Je suis confinée depuis trois semaines à Messine, au coeur de la Sicile, avec mon mari et mes enfants. Ici, les règles ont toujours été plus strictes que dans le reste du pays. Au début, on se moquait du maire, Cateno De Luca, mais plus maintenant…
La mairie a d’abord décidé, dès fin février, la fermeture préventive des écoles. Déjà à cette époque, les familles avec enfants avaient commencé à ne plus sortir. Impossible désormais à Messine d’oublier l’épidémie du coronavirus qui ébranle le pays. Les rappels du virus sont quotidiens, du matin au soir. Comme partout en Italie, à 18h, toute la ville joue, chante et écoute la même chanson, à la même heure. Le pays reste festif, en dépit de tout… Une fois par semaine, à la tombée de la nuit, c’est le mégaphone qui rappelle la crise sanitaire, en demandant aux habitants de rentrer leur linge pour désinfecter les chaussées.
> Le Sud de l’Italie fragile
Le maire de Messine, est, comme d’autres maires du Sud de l’Italie, très inquiet de la situation sur son île. Ici, les personnes âgées, à haut risques, sont rarement isolées et vivent avec leur famille et surtout les hôpitaux manquent terriblement de moyens. Seule une centaine de lits de réanimation sont disponibles dans toute la Sicile. Personne au Sud n’ose imaginer les conséquences d’une déferlante du virus dans la région : jusqu’à présent, lorsqu’il y avait un soucis médical, les Siciliens se faisaient soigner au nord du pays…
Face à cette situation, le maire de Messine est très remonté contre certains de ses habitants qui continuent de se promener. Une ordonnance nationale du 9 mars interdit les sorties sportives mais de “nouveaux joggers” semblent continuer à courir dans les rues. Comme il ne peut interdir à ses habitants de sortir, Cateno De Luca a récemment publié une vidéo en s’insurgeant « Je ne peux pas vous interdire de sortir de la maison ? Dans ce cas, je vous interdirai de fouler le sol public ».
> Des règles strictes de confinement
Depuis, la région a suivi ses recommandations et a décidé d’imposer de nouvelles règles aux habitants. Seule une personne désignée est désormais autorisée à sortir de la maison, seulement pour assurer le ravitaillement. Chez nous, c’est mon mari qui sort. Il sait mieux se garer et éventuellement répondre aux gens énervés sur la route ou sur le parking du supermarché. Les files au supermarché sont énormes. En cas de mauvais temps, les gens attendent dans leur voiture, sans trop se soucier de savoir s’ils bloquent des gens. Il faut se garer dans des tous petits endroits. Pour sortir, mon mari doit obligatoirement être muni d’un certificat mentionnant son code fiscal. S’il souhaite se rendre en pharmacie, il doit en outre porter sur lui une ordonnance.

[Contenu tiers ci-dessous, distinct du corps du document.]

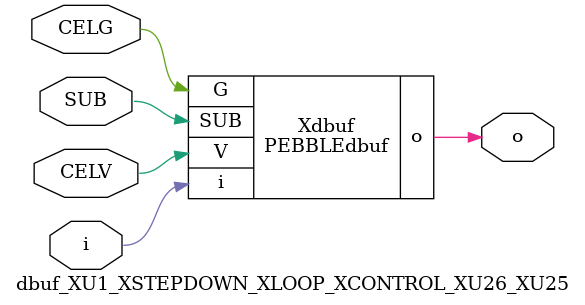
<source format=v>



module PEBBLEdbuf ( o, G, SUB, V, i );

  input V;
  input i;
  input G;
  output o;
  input SUB;
endmodule

//Celera Confidential Do Not Copy dbuf_XU1_XSTEPDOWN_XLOOP_XCONTROL_XU26_XU25
//Celera Confidential Symbol Generator
//Digital Buffer
module dbuf_XU1_XSTEPDOWN_XLOOP_XCONTROL_XU26_XU25 (CELV,CELG,i,o,SUB);
input CELV;
input CELG;
input i;
input SUB;
output o;

//Celera Confidential Do Not Copy dbuf
PEBBLEdbuf Xdbuf(
.V (CELV),
.i (i),
.o (o),
.SUB (SUB),
.G (CELG)
);
//,diesize,PEBBLEdbuf

//Celera Confidential Do Not Copy Module End
//Celera Schematic Generator
endmodule

</source>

La ville de Messine diffuse auprès des habitants des consignes d’hygiène avec un protocole très stricte à respecter dès son retour chez soi :
Ce protocole inclus :
1) Ne toucher à rien en rentrant à la maison
2) Retirer ses chaussures
3) Désinfecter les pattes de son animal domestique s’il est sorti
4) Enlever ses vêtements ayant été en contact avec l’extérieur, les mettre de côté dans un sac pour les laver à 60* minimum
5) Mettre de côté portefeuille, clefs etc. dans une boite à l’entrée
6) Prendre un douche ou à minima se laver les mains et les parties du corps exposées
7) Laver lunettes et téléphones portable avec du savon ou de l’alcool
8) Nettoyer les surfaces des objets emportés dehors avec de l’eau de javel avant de les ranger
9) Enlever soigneusement ses gants, les jeter et se laver les mains
10) Se rappeler qu’il n’est pas possible d’effectuer une désinfection totalement optimale, l’objectif restant de réduire le risque.
Mon opinion oscille franchement face à toutes ces règles strictes. Certains gestes me semblent absurdes surtout qu’à l’heure actuelle (le 25 mars), il n’y a que 846 cas dans toutes la Sicile, ce qui est très peu par rapport au Nord. Et en même temps… Pour avoir accouché deux fois à l’hôpital public de Messine, je sais que les structures hospitalières ici ne sont pas prêtes à accueillir une explosion de la pandémie. Le personnel est parfaitement formé et sur-compétent mais clairement pas suffisamment nombreux. Les hôpitaux manquent cruellement de moyens, les locaux sont vétustes et les protocoles sont rarement respectés par le public.
Je me rassure en me disant qu’en mettant en place toutes ces mesures folles et le confinement national, on a réussi à bloquer la descente du virus et la tragédie n’arrivera pas au Sud. Ici, la propagation est très faible.